## Task objective
Within the entries below, find the lines that hold "outdoors" and report only how many there are.
──────────────────────────────
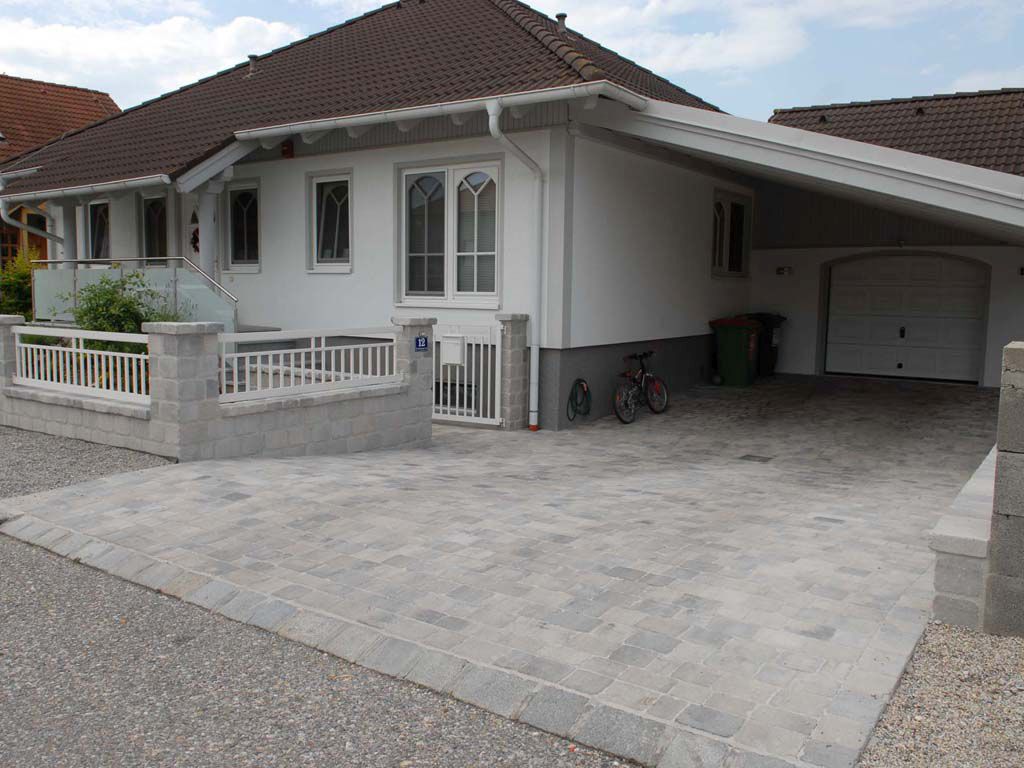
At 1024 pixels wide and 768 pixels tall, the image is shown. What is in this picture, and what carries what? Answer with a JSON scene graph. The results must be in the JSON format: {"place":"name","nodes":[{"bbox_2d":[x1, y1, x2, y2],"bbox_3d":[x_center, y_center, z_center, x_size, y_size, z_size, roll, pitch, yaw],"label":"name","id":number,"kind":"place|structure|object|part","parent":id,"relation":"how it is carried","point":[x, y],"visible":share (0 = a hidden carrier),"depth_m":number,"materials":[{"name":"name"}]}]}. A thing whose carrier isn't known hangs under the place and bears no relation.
{"place":"outdoors","nodes":[
{"label":"outdoors","id":0,"kind":"place"},
{"bbox_2d":[0,73,118,268],"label":"neighbouring house","id":1,"kind":"structure","parent":0,"point":[113,106],"depth_m":24.41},
{"bbox_2d":[0,424,175,498],"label":"gravel strip","id":2,"kind":"structure","parent":0,"point":[117,457],"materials":[{"name":"grey gravel"}]},
{"bbox_2d":[0,4,303,96],"label":"cloud","id":3,"kind":"structure","parent":0,"point":[58,41],"materials":[{"name":"white"}]},
{"bbox_2d":[0,311,434,463],"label":"stone wall","id":4,"kind":"structure","parent":0,"point":[145,448],"depth_m":7.92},
{"bbox_2d":[13,325,151,403],"bbox_3d":[-4.179,-0.218,8.377,3.149,0.641,0.088,5,8,35],"label":"white fence","id":5,"kind":"object","parent":4,"relation":"attached to","point":[41,347],"visible":0.78,"depth_m":8.38,"materials":[{"name":"white metal"}]},
{"bbox_2d":[217,327,396,401],"bbox_3d":[-1.911,-0.228,8.239,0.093,0.610,2.520,5,8,35],"label":"white railing","id":6,"kind":"object","parent":4,"relation":"attached to","point":[323,371],"visible":0.83,"depth_m":8.13,"materials":[{"name":"white metal"}]},
{"bbox_2d":[414,335,428,350],"bbox_3d":[-0.940,-0.415,8.849,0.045,0.171,0.201,5,8,35],"label":"house number sign","id":7,"kind":"object","parent":4,"relation":"attached to","point":[420,343],"visible":0.94,"depth_m":8.84,"materials":[{"name":"blue metal"}]},
{"bbox_2d":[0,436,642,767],"label":"asphalt road","id":8,"kind":"structure","parent":0,"point":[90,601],"materials":[{"name":"grey asphalt"}]},
{"bbox_2d":[2,0,755,425],"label":"house","id":9,"kind":"structure","parent":0,"point":[355,276],"depth_m":11.73,"materials":[{"name":"paint"}]},
{"bbox_2d":[1,196,61,244],"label":"downspout","id":10,"kind":"object","parent":9,"relation":"attached to","point":[5,218],"visible":0.62,"depth_m":14.48,"materials":[{"name":"metal"}]},
{"bbox_2d":[54,202,75,268],"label":"porch column","id":11,"kind":"structure","parent":9,"relation":"attached to","point":[64,254],"depth_m":14.33,"materials":[{"name":"white paint"}]},
{"bbox_2d":[1,173,173,202],"bbox_3d":[-6.517,-2.989,12.839,4.937,0.260,0.323,5,8,35],"label":"gutter","id":12,"kind":"object","parent":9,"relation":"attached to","point":[149,179],"visible":0.97,"depth_m":12.61,"materials":[{"name":"metal"}]},
{"bbox_2d":[88,198,110,262],"bbox_3d":[-7.227,-2.705,15.037,1.203,1.416,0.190,5,8,35],"label":"window","id":13,"kind":"structure","parent":9,"relation":"in","point":[104,209],"depth_m":15.05,"materials":[{"name":"glass"}]},
{"bbox_2d":[140,192,168,264],"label":"window","id":14,"kind":"structure","parent":9,"relation":"in","point":[157,214],"depth_m":14.26,"materials":[{"name":"glass"}]},
{"bbox_2d":[185,199,200,270],"bbox_3d":[-4.819,-1.670,13.461,1.134,2.659,0.180,5,8,35],"label":"front door","id":15,"kind":"structure","parent":9,"relation":"in","point":[191,224],"depth_m":13.54,"materials":[{"name":"white"}]},
{"bbox_2d":[191,227,199,252],"bbox_3d":[-5.161,-2.366,14.014,0.384,0.459,0.186,5,8,35],"label":"wreath","id":16,"kind":"object","parent":15,"relation":"hanging from","point":[193,246],"visible":0.37,"depth_m":13.97,"materials":[{"name":"red"}]},
{"bbox_2d":[197,183,218,281],"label":"porch column","id":17,"kind":"structure","parent":9,"relation":"attached to","point":[206,229],"depth_m":12.04,"materials":[{"name":"white paint"}]},
{"bbox_2d":[225,179,260,271],"bbox_3d":[-4.025,-2.405,12.976,1.037,1.524,0.165,5,8,35],"label":"window","id":18,"kind":"structure","parent":9,"relation":"in","point":[236,192],"depth_m":13.01,"materials":[{"name":"glass"}]},
{"bbox_2d":[281,139,293,158],"bbox_3d":[-3.168,-3.320,11.991,0.189,0.261,0.165,5,8,35],"label":"alarm box","id":19,"kind":"object","parent":9,"relation":"attached to","point":[287,149],"visible":0.88,"depth_m":11.93,"materials":[{"name":"red"}]},
{"bbox_2d":[307,171,352,271],"bbox_3d":[-2.412,-2.220,11.663,1.016,1.525,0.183,5,8,35],"label":"window","id":20,"kind":"structure","parent":9,"relation":"in","point":[336,201],"depth_m":11.72,"materials":[{"name":"glass"}]},
{"bbox_2d":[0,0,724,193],"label":"tiled roof","id":21,"kind":"structure","parent":9,"relation":"on","point":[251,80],"depth_m":12.32,"materials":[{"name":"brown tile"}]},
{"bbox_2d":[247,54,258,75],"bbox_3d":[-4.724,-5.769,15.582,0.273,0.427,0.269,5,8,35],"label":"roof vent","id":22,"kind":"object","parent":21,"relation":"on","point":[253,61],"visible":0.65,"depth_m":15.50,"materials":[{"name":"metal"}]},
{"bbox_2d":[555,13,567,33],"bbox_3d":[0.821,-5.862,14.095,0.276,0.467,0.259,5,8,35],"label":"roof vent","id":23,"kind":"object","parent":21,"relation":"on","point":[562,16],"visible":0.42,"depth_m":14.01,"materials":[{"name":"grey metal"}]},
{"bbox_2d":[233,82,641,139],"bbox_3d":[-1.161,-3.153,9.889,5.525,0.269,0.551,5,8,35],"label":"gutter","id":24,"kind":"object","parent":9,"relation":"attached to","point":[399,112],"visible":0.97,"depth_m":9.48,"materials":[{"name":"white metal"}]},
{"bbox_2d":[399,160,500,304],"bbox_3d":[-0.754,-1.885,10.615,1.794,1.956,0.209,5,8,35],"label":"window","id":25,"kind":"structure","parent":9,"relation":"in","point":[492,302],"depth_m":10.65,"materials":[{"name":"glass"}]},
{"bbox_2d":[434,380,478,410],"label":"basement window","id":26,"kind":"structure","parent":9,"relation":"in","point":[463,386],"depth_m":10.71,"materials":[{"name":"black"}]},
{"bbox_2d":[487,101,544,430],"bbox_3d":[0.073,-1.302,9.522,0.374,3.669,1.138,5,8,35],"label":"downspout","id":27,"kind":"object","parent":9,"relation":"attached to","point":[533,394],"visible":0.98,"depth_m":9.79,"materials":[{"name":"white metal"}]},
{"bbox_2d":[567,377,591,420],"bbox_3d":[0.865,0.197,10.824,0.261,0.529,0.462,5,8,35],"label":"garden hose","id":28,"kind":"object","parent":9,"relation":"attached to","point":[579,381],"visible":0.98,"depth_m":10.80,"materials":[{"name":"black rubber"}]},
{"bbox_2d":[711,190,751,277],"bbox_3d":[3.709,-2.567,14.670,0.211,1.601,1.652,5,8,35],"label":"window","id":29,"kind":"structure","parent":9,"relation":"in","point":[717,239],"depth_m":14.70,"materials":[{"name":"glass"}]},
{"bbox_2d":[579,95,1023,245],"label":"carport roof","id":30,"kind":"structure","parent":9,"relation":"attached to","point":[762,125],"depth_m":9.36,"materials":[{"name":"white metal"}]},
{"bbox_2d":[4,369,1001,767],"label":"paved driveway","id":31,"kind":"structure","parent":0,"point":[849,500],"materials":[{"name":"grey stone"}]},
{"bbox_2d":[497,313,530,429],"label":"gate pillar","id":32,"kind":"structure","parent":31,"relation":"on","point":[520,364],"depth_m":9.75,"materials":[{"name":"grey stone"}]},
{"bbox_2d":[430,324,503,425],"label":"white gate","id":33,"kind":"structure","parent":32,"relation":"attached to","point":[465,388],"depth_m":9.99,"materials":[{"name":"white metal"}]},
{"bbox_2d":[440,336,464,366],"bbox_3d":[-0.671,-0.362,9.567,0.307,0.342,0.198,5,8,35],"label":"mailbox","id":34,"kind":"object","parent":33,"relation":"attached to","point":[446,345],"visible":0.93,"depth_m":9.51,"materials":[{"name":"white metal"}]},
{"bbox_2d":[614,348,668,423],"bbox_3d":[1.630,0.001,11.124,0.502,0.945,1.656,5,8,35],"label":"bicycle","id":35,"kind":"object","parent":31,"relation":"on","point":[634,356],"visible":0.97,"depth_m":11.07,"materials":[{"name":"metal"}]},
{"bbox_2d":[710,317,762,386],"bbox_3d":[3.870,-0.545,14.599,0.821,1.143,0.754,5,8,35],"label":"green trash bin","id":36,"kind":"object","parent":31,"relation":"on","point":[736,353],"visible":0.98,"depth_m":14.32,"materials":[{"name":"green plastic"}]},
{"bbox_2d":[739,453,773,462],"bbox_3d":[2.427,0.753,8.482,0.331,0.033,0.339,5,8,35],"label":"drain cover","id":37,"kind":"object","parent":31,"relation":"in","point":[753,457],"visible":0.95,"depth_m":8.46,"materials":[{"name":"metal"}]},
{"bbox_2d":[745,313,784,377],"bbox_3d":[4.677,-0.741,16.182,0.865,1.187,0.760,5,8,35],"label":"black trash bin","id":38,"kind":"object","parent":31,"relation":"on","point":[772,366],"visible":0.45,"depth_m":15.86,"materials":[{"name":"black plastic"}]},
{"bbox_2d":[0,0,1022,119],"label":"sky","id":39,"kind":"structure","parent":0,"point":[999,5],"materials":[{"name":"blue"}]},
{"bbox_2d":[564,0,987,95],"label":"cloud","id":40,"kind":"structure","parent":0,"point":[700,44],"materials":[{"name":"white"}]},
{"bbox_2d":[753,89,1023,384],"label":"garage","id":41,"kind":"structure","parent":0,"point":[774,289],"depth_m":16.61,"materials":[{"name":"white paint"}]},
{"bbox_2d":[776,265,792,275],"bbox_3d":[5.243,-2.175,16.352,0.348,0.183,0.200,5,8,35],"label":"wall lamp","id":42,"kind":"object","parent":41,"relation":"attached to","point":[781,269],"visible":0.96,"depth_m":16.29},
{"bbox_2d":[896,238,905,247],"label":"wall lamp","id":43,"kind":"object","parent":41,"relation":"attached to","point":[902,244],"visible":0.94,"depth_m":15.61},
{"bbox_2d":[824,252,986,383],"bbox_3d":[7.344,-1.278,16.040,2.686,2.419,0.208,5,8,35],"label":"garage door","id":44,"kind":"structure","parent":41,"relation":"in","point":[974,293],"depth_m":15.85,"materials":[{"name":"white metal"}]},
{"label":"door handle","id":45,"kind":"part","parent":44,"relation":"part of","materials":[{"name":"black metal"}]},
{"bbox_2d":[769,88,1023,176],"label":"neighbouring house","id":46,"kind":"structure","parent":0,"point":[1005,123],"visible":0.3,"depth_m":18.29,"materials":[{"name":"tile"}]},
{"bbox_2d":[856,620,1023,767],"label":"gravel strip","id":47,"kind":"structure","parent":0,"point":[999,650],"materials":[{"name":"grey gravel"}]},
{"bbox_2d":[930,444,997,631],"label":"low block wall","id":48,"kind":"structure","parent":0,"point":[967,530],"depth_m":4.16,"materials":[{"name":"stone"}]},
{"bbox_2d":[984,342,1023,635],"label":"block wall","id":49,"kind":"structure","parent":0,"point":[999,444],"depth_m":3.95,"materials":[{"name":"grey concrete"}]},
{"label":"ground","id":50,"kind":"structure","parent":0},
{"bbox_2d":[0,247,37,319],"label":"shrub","id":51,"kind":"object","parent":50,"relation":"on","point":[13,285],"visible":0.5,"depth_m":13.64,"materials":[{"name":"green plant"}]},
{"bbox_2d":[56,268,187,357],"bbox_3d":[-4.712,-0.526,10.297,1.771,1.737,1.573,5,8,35],"label":"shrub","id":52,"kind":"object","parent":50,"relation":"on","point":[109,300],"visible":0.43,"depth_m":10.04,"materials":[{"name":"green plant"}]},
{"bbox_2d":[32,257,234,335],"bbox_3d":[-5.547,-0.960,12.379,3.060,1.827,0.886,5,8,35],"label":"glass railing","id":53,"kind":"object","parent":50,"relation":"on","point":[157,269],"visible":0.49,"depth_m":12.18,"materials":[{"name":"clear glass"}]}
]}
──────────────────────────────
## Answer section
2